INPUT DATA Block Start
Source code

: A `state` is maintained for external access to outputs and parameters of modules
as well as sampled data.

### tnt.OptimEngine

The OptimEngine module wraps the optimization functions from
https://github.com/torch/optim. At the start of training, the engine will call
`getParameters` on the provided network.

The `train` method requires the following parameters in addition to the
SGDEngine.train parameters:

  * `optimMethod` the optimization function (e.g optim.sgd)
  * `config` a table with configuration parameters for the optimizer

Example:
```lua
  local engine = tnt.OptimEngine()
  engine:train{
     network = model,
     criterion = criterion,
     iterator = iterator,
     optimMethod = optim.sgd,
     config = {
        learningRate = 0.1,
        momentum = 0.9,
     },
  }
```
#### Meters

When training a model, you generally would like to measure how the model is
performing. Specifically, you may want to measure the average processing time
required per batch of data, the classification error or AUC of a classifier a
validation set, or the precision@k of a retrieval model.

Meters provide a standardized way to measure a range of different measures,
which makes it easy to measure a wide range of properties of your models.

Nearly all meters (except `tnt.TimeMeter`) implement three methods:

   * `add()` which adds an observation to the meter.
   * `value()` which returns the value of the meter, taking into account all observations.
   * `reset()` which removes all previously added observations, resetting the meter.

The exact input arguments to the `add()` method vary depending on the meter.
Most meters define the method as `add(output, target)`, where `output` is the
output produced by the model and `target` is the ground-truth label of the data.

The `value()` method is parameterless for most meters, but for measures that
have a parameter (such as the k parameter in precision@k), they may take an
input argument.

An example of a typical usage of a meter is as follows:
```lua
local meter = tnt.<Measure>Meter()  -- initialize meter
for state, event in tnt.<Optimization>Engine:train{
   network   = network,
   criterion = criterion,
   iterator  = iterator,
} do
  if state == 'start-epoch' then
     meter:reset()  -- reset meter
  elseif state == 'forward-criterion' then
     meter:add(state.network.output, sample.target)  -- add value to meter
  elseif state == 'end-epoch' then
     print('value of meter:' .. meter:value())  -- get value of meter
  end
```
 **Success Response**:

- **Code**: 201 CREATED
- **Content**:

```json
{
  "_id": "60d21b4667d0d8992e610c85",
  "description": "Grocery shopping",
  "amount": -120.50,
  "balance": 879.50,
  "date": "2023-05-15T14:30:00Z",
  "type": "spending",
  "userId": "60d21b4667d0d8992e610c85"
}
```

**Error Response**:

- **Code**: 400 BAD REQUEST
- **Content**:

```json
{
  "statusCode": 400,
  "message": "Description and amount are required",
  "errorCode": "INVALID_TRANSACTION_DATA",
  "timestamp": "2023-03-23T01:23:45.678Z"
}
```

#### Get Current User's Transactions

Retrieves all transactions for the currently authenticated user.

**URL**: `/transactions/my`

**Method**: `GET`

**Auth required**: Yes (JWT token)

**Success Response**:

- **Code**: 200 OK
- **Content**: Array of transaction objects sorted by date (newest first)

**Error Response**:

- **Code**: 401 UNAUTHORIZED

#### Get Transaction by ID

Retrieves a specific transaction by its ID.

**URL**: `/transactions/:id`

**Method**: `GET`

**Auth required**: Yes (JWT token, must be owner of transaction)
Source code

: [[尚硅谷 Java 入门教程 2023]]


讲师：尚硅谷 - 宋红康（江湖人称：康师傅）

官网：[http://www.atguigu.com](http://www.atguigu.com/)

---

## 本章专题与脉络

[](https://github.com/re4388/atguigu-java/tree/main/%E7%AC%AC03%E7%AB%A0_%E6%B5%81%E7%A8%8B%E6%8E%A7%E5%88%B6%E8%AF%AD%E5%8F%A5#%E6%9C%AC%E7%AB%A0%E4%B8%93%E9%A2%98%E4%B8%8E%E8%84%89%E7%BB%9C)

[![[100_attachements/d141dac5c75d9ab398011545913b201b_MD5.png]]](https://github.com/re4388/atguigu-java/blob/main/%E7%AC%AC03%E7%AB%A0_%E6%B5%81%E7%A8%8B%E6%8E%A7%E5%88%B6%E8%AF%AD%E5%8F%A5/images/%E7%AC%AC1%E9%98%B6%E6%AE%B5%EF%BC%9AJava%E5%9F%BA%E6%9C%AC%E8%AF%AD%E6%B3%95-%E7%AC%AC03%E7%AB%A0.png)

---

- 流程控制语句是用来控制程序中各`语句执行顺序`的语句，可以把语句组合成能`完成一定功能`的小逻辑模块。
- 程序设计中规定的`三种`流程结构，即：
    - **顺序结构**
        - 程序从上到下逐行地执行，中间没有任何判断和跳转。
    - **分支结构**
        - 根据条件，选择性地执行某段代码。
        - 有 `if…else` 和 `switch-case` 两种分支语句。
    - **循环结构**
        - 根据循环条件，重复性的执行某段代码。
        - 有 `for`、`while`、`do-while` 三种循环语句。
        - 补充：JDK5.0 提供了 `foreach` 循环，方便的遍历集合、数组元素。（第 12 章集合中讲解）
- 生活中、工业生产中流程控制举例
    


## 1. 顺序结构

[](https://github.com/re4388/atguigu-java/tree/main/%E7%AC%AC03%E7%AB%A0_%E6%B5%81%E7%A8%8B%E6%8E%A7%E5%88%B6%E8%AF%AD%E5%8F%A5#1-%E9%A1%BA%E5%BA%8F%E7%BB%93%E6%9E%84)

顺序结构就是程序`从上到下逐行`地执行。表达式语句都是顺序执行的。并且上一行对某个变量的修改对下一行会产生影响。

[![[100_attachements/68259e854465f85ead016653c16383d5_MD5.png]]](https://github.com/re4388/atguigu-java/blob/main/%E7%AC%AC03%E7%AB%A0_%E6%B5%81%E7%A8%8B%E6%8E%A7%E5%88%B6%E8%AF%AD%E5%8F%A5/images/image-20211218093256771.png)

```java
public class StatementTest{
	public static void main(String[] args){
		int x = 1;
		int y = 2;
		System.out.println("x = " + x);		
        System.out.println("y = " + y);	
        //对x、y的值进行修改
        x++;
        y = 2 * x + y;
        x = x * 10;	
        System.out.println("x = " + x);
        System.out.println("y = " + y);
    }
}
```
INPUT DATA Block End
| DIRECTIONS |
What lines in the listing above contain the word "which"? Show each one.

| SOLUTION |
which makes it easy to measure a wide range of properties of your models.
   * `add()` which adds an observation to the meter.
   * `value()` which returns the value of the meter, taking into account all observations.
   * `reset()` which removes all previously added observations, resetting the meter.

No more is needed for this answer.